While interest rates are likely to fluctuate from day to day, they are unlikely to return to last year’s levels due to the Fed’s actions to control inflation. Persistently higher mortgage rates could further cool a housing market slowing from its pandemic frenzy due to a lack of affordable homes to buy.

“The housing market has slowed significantly over the past month as rate hikes take hold,” said Mike Fratantoni, chief economist at the Mortgage Bankers Association, after the Fed’s decision on Wednesday to raise interest rates by 0.75 percentage point. “We expect this slower pace to continue through the summer, but buyers may return later this year as the Fed’s plans become better understood by the market and result in reduced interest rate volatility.”

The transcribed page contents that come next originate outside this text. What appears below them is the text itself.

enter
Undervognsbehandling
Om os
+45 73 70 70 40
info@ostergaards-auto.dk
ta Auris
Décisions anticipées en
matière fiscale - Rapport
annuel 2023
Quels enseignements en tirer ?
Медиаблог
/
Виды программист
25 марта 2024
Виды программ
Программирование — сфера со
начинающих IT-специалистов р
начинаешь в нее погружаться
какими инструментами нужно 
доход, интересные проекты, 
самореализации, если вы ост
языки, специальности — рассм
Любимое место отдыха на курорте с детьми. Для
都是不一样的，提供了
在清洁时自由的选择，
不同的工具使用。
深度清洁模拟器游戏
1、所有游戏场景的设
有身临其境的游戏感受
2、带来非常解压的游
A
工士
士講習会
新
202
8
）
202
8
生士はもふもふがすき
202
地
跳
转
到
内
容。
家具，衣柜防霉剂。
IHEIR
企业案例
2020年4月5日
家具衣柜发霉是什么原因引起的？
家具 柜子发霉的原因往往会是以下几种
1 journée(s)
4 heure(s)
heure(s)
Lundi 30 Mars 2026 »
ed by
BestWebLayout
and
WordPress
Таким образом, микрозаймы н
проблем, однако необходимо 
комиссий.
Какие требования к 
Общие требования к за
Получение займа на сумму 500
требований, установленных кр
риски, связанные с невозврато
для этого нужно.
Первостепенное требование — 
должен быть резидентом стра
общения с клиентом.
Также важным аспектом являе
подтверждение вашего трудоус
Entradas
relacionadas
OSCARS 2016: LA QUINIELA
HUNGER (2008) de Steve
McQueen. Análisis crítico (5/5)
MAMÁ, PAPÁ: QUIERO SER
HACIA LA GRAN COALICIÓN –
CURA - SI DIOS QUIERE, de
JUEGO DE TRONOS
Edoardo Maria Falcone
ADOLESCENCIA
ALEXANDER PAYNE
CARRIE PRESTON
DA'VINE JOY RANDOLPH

The Mortgage Bankers Association’s weekly census of mortgage applications showed applications for a home-buying loan last week were down 16% from a year earlier.

Factors such as rising interest rates and home prices have also weighed on builder sentiment. The National Association of Home Builders’ index, which measures home builder confidence, fell in June for the sixth straight month to its lowest level since the same month in 2020, the trade group said on Wednesday.

“Six consecutive monthly declines for the [index] is a clear sign of a slowing housing market in an economic environment of high inflation and slow growth,” said Robert Dietz, the trade group’s chief economist, adding that the rising cost of buying a home has particularly weighed on first-time buyers. “Builders are taking a more cautious stance as demand eases with higher mortgage rates,” he said.

May new home construction data, released Thursday morning, added to the bad sentiment. According to data released by the Census Bureau and the Department of Housing and Urban Development, two indicators of home construction, housing starts and permits, fell further-than-expected in May.

Launches fell 14.4% month-on-month to a seasonally adjusted annualized rate of 1.55 million, while approvals fell 7% to about 1.7 million.

Both declines were larger than expected. Consensus estimates collected by FactSet expect permits to fall about 1.3% from their April preliminary rate to a seasonally adjusted annual rate of 1.8 million and housing starts to fall about 0.5% from April preliminary rate will fall to 1.7 million.

Corrections & additions: Freddie Mac’s chief economist Sam Khater said this week’s 0.55 percentage point weekly rise in the average 30-year interest rate was the largest since 1987. A previous version of this article and headline incorrectly said this was the biggest jump on the record and incorrectly said the survey began in 1987.